Once you have that LSVRC dataset, perform transfer learning as above but including the 1000 default categories along with your own images. For your own images, a minimum of 100 appropriate images per category is generally recommended (the more the better), and you can get better results if you enable distortions (but this will dramatically increase retraining time, especially if you don't have a GPU enabled as the bottleneck files cannot be reused for each distortion; personally I think this is pretty lame and there's no reason why distortions couldn't also be cached as a bottleneck file, but that's a different discussion and can be added to your code manually).

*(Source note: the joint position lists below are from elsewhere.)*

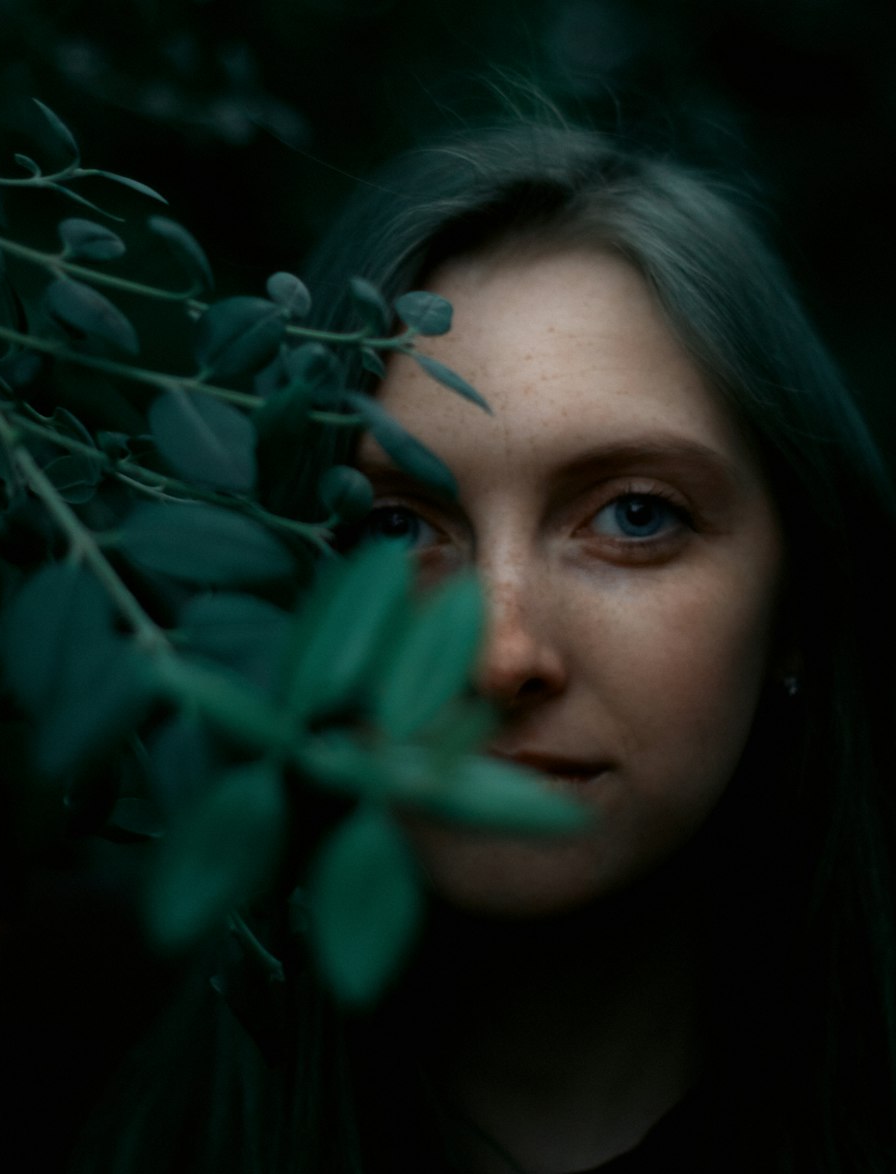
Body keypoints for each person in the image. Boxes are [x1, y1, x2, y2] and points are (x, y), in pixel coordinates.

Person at [72, 120, 896, 1174]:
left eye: (635, 515)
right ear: (276, 581)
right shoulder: (24, 1080)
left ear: (797, 602)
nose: (500, 655)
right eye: (393, 527)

Using these methods and incorporating error analysis, we've trained general purpose classifiers on 4000+ categories to state-of-the-art accuracy and deployed them on tens of millions of images. We've since moved on to proprietary model design to overcome existing model limitations, but transfer learning is a highly legitimate way to get good results and has even made its way to natural language processing via BERT and other designs.
Hopefully, this helps.
Unfortunately, you cannot add categories to an existing graph; you'll basically have to save a checkpoint and train that graph from that checkpoint onward.